▸ SELECTED EXCERPT:
Anonymous Monk has asked for the wisdom of the Perl Monks concerning the following question:

There was much discussion on this a month or so ago, but not quite for what I'm looking for. I'm looking for a way to compare two audio files (mostly voice data) for a percentage match. The system dials a phone number and gets an audio message, it then compares it to the original audio file. The problem is that the timing will not match up exactly and there will invariably be some noise in the sample over the phone lines.

Comment on Comparing Two Audio Files
Re: Comparing Two Audio Files
by Joost (Canon) on Jun 11, 2007 at 22:53 UTC
    Are ware talking repeated recorded messages or just recordings of people saying the same thing? In other words, are you looking for something that matches bad recordings of the same source data or are you trying to do natural spoken language recognition?

    I'm not an expert on either, but I'd probably take a stab at problem A (matching noisy recordings) by first applying a low-pass filter to get rid of most of the noise, then downsample to some really low sample-rate, then find the peaks in the recording and see if the timing of the peaks matches any of the pre-determined messages.

    That would probably only work if you have a fairly limited number of messages, but at least it's reasonably easy to implement using standard command-line driven audio tools for the conversions and then using something like Audio::SndFile (disclaimer: I wrote it) to parse the data and find the peaks.

Re: Comparing Two Audio Files
by Zaxo (Archbishop) on Jun 12, 2007 at 00:33 UTC

    There is a mathematical technique called convolution which represents the similarity of two signals. In some contexts, it's called the correlation function. It's fairly easy to calculate with perl tools.

▸ Stored records:
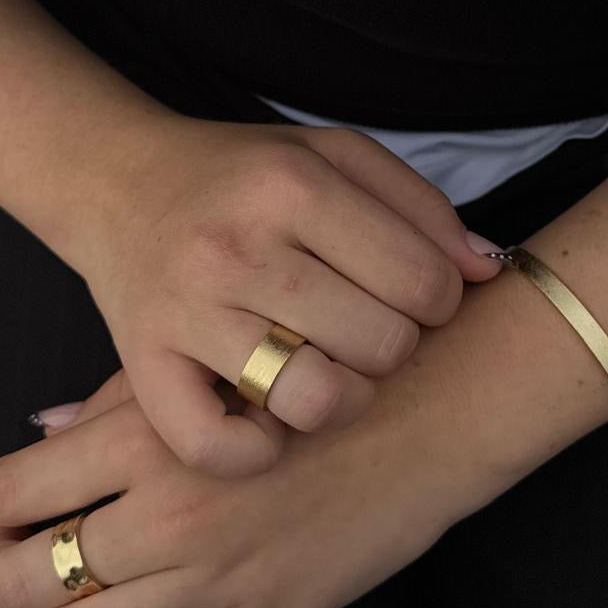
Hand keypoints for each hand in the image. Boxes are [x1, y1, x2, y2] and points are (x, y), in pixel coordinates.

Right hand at [0, 0, 500, 480]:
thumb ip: (420, 206)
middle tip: (364, 329)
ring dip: (340, 400)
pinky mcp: (143, 365)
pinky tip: (266, 418)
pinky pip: (219, 446)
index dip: (439, 300)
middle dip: (393, 347)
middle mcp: (238, 247)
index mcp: (292, 186)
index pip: (425, 282)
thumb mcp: (334, 156)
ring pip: (316, 401)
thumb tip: (490, 271)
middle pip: (382, 345)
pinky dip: (257, 451)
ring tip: (326, 372)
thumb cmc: (243, 176)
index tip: (407, 292)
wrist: (117, 183)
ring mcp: (186, 311)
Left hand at [0, 363, 496, 607]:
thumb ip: (116, 405)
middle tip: (22, 555)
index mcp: (147, 440)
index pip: (11, 494)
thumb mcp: (210, 373)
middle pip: (23, 581)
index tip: (11, 505)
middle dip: (5, 571)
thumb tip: (40, 434)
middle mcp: (169, 518)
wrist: (424, 415)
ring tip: (75, 592)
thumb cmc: (315, 376)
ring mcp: (213, 581)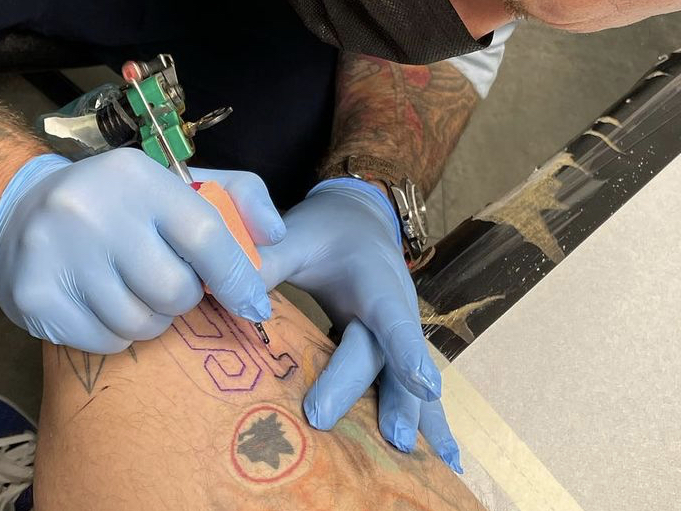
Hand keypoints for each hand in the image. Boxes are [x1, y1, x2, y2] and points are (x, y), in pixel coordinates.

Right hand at [0, 149, 283, 352]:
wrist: (21, 211)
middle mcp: (93, 211)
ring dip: (151, 318)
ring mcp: (58, 255)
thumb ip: (236, 196)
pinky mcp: (36, 297)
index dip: (236, 276)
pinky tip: (103, 302)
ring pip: (141, 323)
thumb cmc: (118, 202)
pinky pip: (106, 341)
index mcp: (135, 176)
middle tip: (169, 283)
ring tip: (134, 289)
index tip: (253, 303)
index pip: (204, 234)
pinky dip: (117, 333)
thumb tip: (275, 235)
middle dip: (184, 297)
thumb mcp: (173, 181)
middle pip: (174, 290)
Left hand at [258, 178, 460, 472]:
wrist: (357, 217)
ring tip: (433, 463)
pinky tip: (446, 461)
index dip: (406, 350)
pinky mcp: (393, 353)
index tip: (423, 384)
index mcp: (373, 281)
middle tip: (388, 439)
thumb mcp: (295, 236)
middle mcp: (395, 311)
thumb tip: (233, 293)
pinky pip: (411, 389)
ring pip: (409, 380)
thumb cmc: (324, 229)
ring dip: (418, 419)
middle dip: (393, 399)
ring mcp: (398, 335)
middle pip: (389, 359)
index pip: (391, 317)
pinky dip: (428, 422)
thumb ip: (267, 262)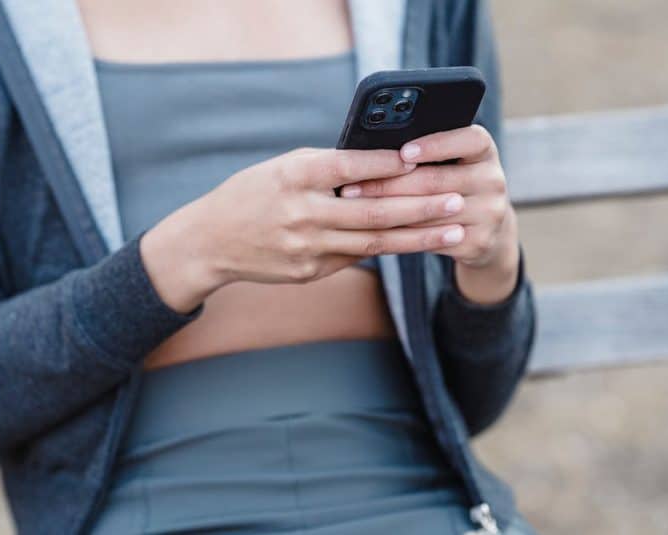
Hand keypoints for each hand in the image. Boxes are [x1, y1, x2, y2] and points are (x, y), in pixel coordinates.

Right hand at [141, 147, 470, 311]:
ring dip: (418, 236)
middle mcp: (302, 212)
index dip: (390, 164)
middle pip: (373, 211)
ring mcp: (306, 247)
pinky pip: (354, 258)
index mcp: (295, 176)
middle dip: (421, 207)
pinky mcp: (308, 272)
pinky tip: (417, 243)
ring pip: (373, 242)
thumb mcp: (282, 168)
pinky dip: (388, 250)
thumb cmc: (250, 194)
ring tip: (454, 228)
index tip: (425, 158)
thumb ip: (327, 167)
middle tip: (457, 200)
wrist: (210, 242)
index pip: (351, 167)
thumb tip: (381, 162)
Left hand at [338, 125, 520, 303]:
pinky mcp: (479, 243)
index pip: (469, 139)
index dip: (436, 144)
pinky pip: (432, 239)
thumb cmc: (451, 182)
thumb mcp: (449, 161)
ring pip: (429, 213)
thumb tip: (370, 147)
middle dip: (389, 183)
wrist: (487, 227)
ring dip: (388, 212)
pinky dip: (401, 235)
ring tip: (354, 209)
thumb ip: (422, 151)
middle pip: (437, 180)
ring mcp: (489, 213)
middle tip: (351, 187)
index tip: (403, 151)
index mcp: (484, 150)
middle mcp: (493, 179)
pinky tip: (375, 231)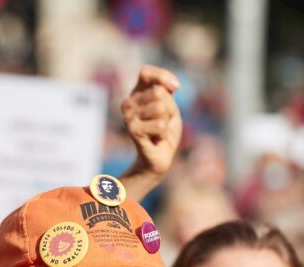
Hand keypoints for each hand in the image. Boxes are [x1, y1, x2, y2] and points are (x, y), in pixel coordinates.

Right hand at [121, 65, 181, 179]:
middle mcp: (128, 102)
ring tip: (159, 131)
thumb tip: (173, 86)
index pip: (146, 72)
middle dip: (170, 108)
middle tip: (164, 121)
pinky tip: (156, 139)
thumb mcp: (169, 106)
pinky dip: (164, 134)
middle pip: (159, 92)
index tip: (175, 88)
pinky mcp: (132, 130)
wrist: (159, 157)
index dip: (162, 77)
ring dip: (167, 122)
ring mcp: (128, 116)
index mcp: (137, 93)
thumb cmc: (165, 130)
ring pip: (161, 109)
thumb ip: (167, 90)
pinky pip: (160, 125)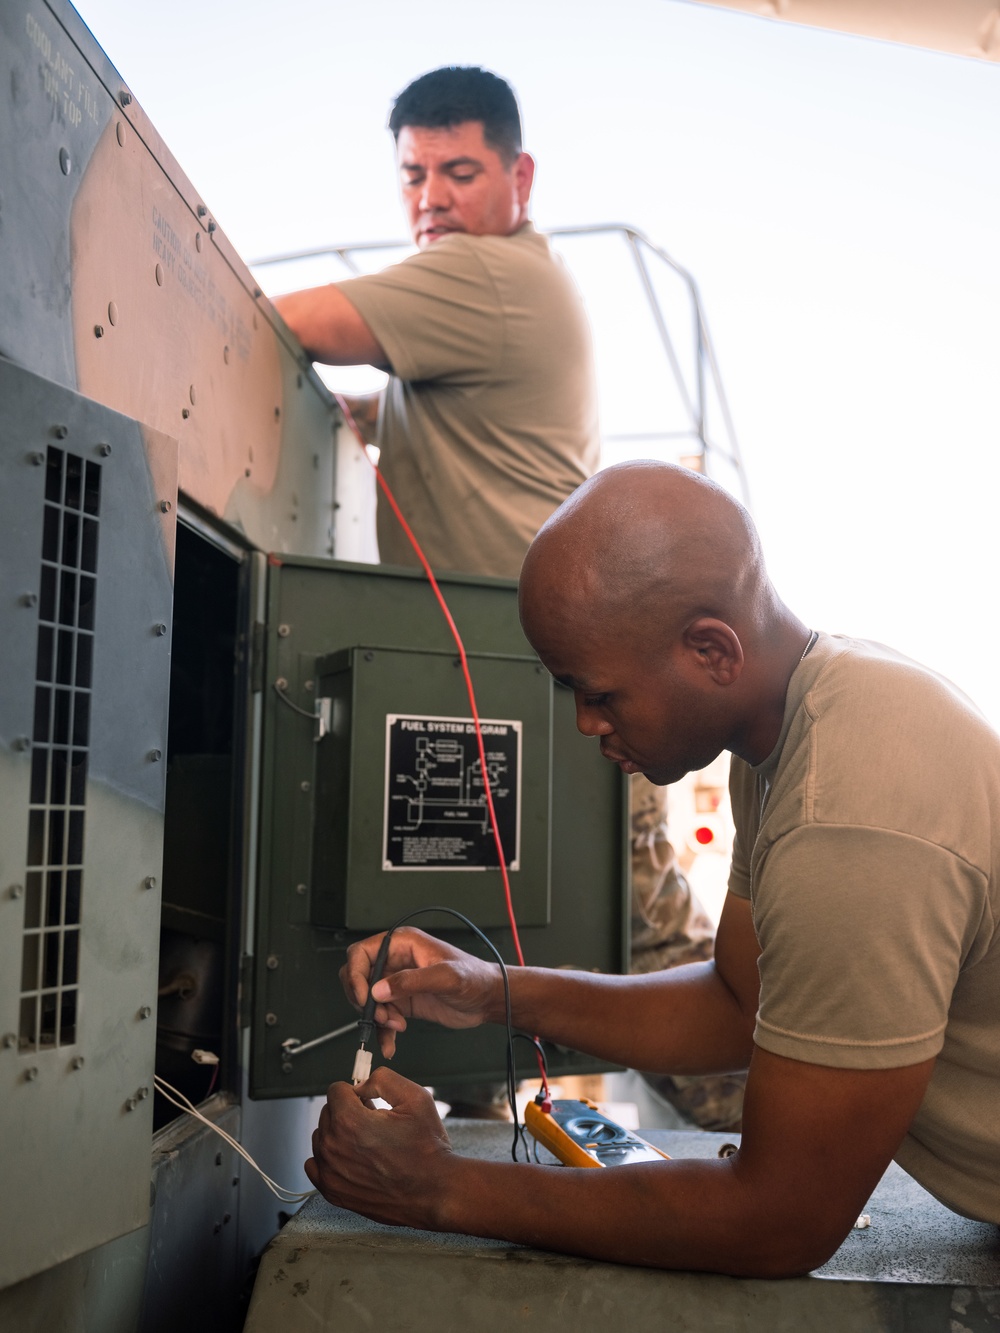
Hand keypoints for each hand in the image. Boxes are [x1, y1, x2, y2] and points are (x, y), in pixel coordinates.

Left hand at [305, 1068, 454, 1228]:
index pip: (336, 1090)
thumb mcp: (416, 1098)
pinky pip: (315, 1165)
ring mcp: (331, 1172)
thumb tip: (362, 1084)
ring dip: (338, 1134)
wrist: (434, 1191)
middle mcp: (334, 1147)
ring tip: (368, 1143)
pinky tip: (351, 1158)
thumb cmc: (427, 1150)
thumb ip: (383, 1079)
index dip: (356, 1091)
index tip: (368, 1102)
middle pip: (328, 1112)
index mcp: (349, 1121)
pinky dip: (329, 1158)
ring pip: (321, 1137)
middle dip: (348, 1111)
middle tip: (374, 1123)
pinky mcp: (333, 1191)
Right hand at [340, 927, 502, 1057]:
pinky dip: (382, 1031)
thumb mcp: (445, 977)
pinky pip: (381, 1016)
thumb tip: (378, 990)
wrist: (488, 999)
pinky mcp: (402, 1002)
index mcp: (403, 944)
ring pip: (367, 1000)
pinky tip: (391, 1043)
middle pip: (358, 977)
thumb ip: (411, 981)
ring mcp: (397, 982)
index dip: (356, 975)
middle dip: (364, 999)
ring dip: (375, 1017)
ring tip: (396, 1026)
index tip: (365, 998)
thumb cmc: (474, 978)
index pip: (361, 953)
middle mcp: (396, 961)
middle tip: (380, 1014)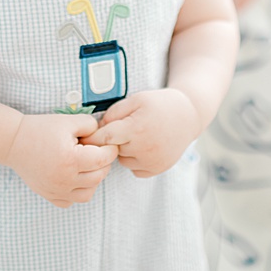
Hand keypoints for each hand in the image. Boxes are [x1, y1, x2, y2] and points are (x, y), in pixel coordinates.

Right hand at [3, 114, 116, 206]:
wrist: (12, 141)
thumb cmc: (38, 129)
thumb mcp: (66, 121)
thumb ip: (91, 125)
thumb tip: (103, 135)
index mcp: (70, 159)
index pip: (104, 159)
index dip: (110, 150)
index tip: (107, 144)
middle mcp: (65, 178)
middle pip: (99, 176)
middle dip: (102, 163)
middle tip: (95, 152)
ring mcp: (56, 189)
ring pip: (89, 192)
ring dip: (93, 179)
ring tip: (85, 166)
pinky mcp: (49, 195)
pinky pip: (71, 201)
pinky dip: (76, 192)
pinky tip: (72, 178)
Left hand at [82, 89, 199, 177]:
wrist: (188, 115)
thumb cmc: (158, 104)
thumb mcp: (135, 100)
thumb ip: (113, 113)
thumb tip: (98, 129)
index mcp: (136, 129)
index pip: (104, 139)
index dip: (91, 138)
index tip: (82, 137)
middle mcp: (144, 149)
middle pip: (112, 150)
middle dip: (111, 142)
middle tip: (120, 130)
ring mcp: (153, 161)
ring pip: (123, 161)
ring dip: (124, 151)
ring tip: (136, 136)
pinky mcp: (158, 169)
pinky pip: (135, 170)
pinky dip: (135, 161)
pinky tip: (143, 147)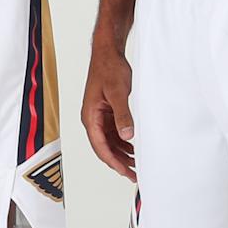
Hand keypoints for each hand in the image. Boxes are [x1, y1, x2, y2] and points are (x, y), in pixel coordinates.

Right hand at [81, 40, 135, 179]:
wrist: (107, 53)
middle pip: (103, 147)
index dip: (113, 161)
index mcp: (90, 116)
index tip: (125, 172)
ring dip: (121, 154)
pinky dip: (122, 142)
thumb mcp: (119, 93)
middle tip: (134, 175)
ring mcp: (99, 116)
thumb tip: (127, 136)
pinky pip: (113, 133)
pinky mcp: (106, 112)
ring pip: (109, 142)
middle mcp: (92, 119)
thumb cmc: (108, 69)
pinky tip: (133, 147)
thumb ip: (123, 116)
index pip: (100, 146)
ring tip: (136, 165)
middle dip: (118, 162)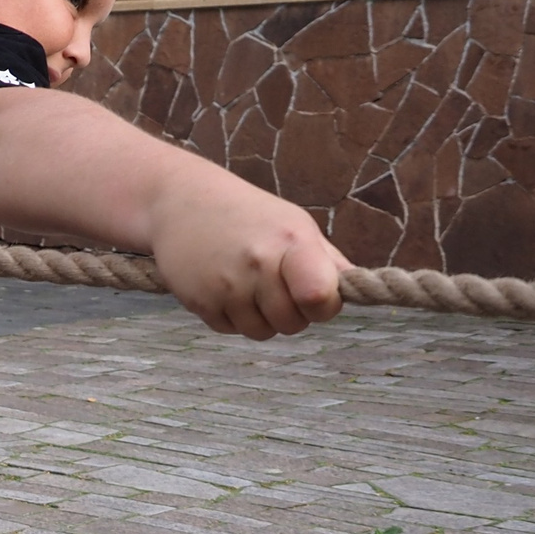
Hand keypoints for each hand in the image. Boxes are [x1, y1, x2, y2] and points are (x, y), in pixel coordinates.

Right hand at [147, 180, 346, 339]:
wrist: (180, 201)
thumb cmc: (247, 213)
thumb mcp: (293, 224)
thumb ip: (326, 260)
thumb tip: (354, 289)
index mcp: (291, 242)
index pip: (320, 297)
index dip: (325, 305)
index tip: (318, 295)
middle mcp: (258, 264)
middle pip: (293, 323)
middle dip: (292, 313)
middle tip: (278, 288)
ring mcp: (226, 286)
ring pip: (261, 332)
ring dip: (261, 318)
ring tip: (250, 287)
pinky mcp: (199, 301)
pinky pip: (230, 329)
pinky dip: (232, 317)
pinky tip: (224, 288)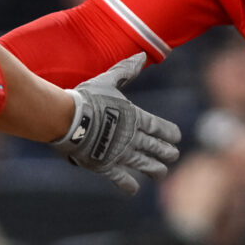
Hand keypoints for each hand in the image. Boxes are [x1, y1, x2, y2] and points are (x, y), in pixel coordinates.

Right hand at [50, 54, 181, 192]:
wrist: (68, 119)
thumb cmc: (86, 98)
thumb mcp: (107, 81)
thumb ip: (125, 71)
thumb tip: (141, 55)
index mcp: (134, 117)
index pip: (158, 127)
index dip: (169, 133)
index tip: (177, 138)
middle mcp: (131, 137)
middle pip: (154, 147)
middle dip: (165, 152)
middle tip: (173, 156)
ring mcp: (120, 153)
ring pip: (143, 163)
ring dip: (154, 169)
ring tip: (162, 173)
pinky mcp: (105, 165)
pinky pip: (120, 178)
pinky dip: (127, 184)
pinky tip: (134, 189)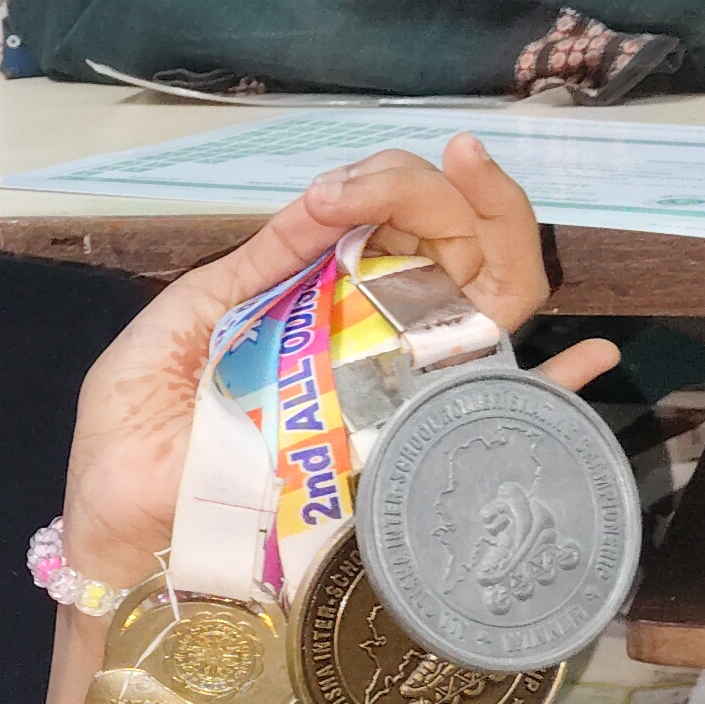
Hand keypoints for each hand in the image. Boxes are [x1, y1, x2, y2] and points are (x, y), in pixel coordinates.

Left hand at [60, 137, 623, 581]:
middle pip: (456, 252)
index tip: (347, 186)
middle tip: (420, 172)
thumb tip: (335, 198)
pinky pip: (492, 417)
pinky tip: (584, 354)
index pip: (390, 226)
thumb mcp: (183, 323)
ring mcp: (392, 394)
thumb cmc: (136, 434)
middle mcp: (367, 340)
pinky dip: (553, 386)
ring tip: (474, 187)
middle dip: (451, 193)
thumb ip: (258, 264)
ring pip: (490, 308)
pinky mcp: (398, 456)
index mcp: (313, 301)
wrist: (120, 531)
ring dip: (498, 237)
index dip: (393, 185)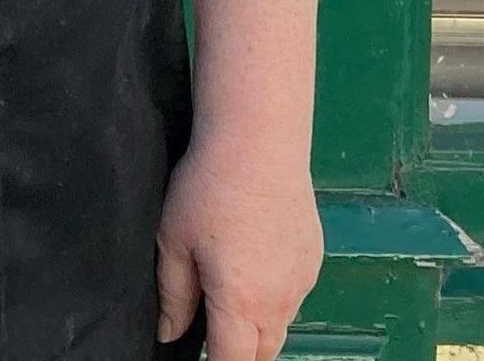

▸ REQUIRED ACTION A: In the Perl Monks thread on comparing two audio files, what kind of filter does Joost suggest applying first to remove most of the noise?
▸ REQUIRED ACTION B: Write the next part of the Perl Monks thread on comparing two audio files, picking up right after its last sentence.
The rows have no connection to the Perl Monks thread about comparing audio files.

▸ RESPONSE A: A low-pass filter.

▸ RESPONSE B:
    PDL is ideal for this. Take the FFT (Fast Fourier Transform) of each set of audio data. Multiply the transformed datasets term by term. Take the inverse FFT of the product dataset and you have the correlation function.

    If the two signals are pretty much identical, the correlation function should approximate a delta function, having a strong spike at zero and vanishing elsewhere. For real world data, some scaling, filtering, and normalization might be desirable.

    For this to work, the audio data should be raw signed numbers. You will likely need to decode to that for most popular audio formats. PDL::Audio may be of help.

    After Compline,
    Zaxo

Re: Comparing Two Audio Files
by Anonymous Monk on Jun 14, 2007 at 00:53 UTC
    Thank you. I will have to read up on both of these methods, I hope that I can understand them. The system is a phone dialing mechanism that checks for a proper routing message and there are a limited number of messages. I want to test against each possible message to find which one it is and then also report if it is an unknown message.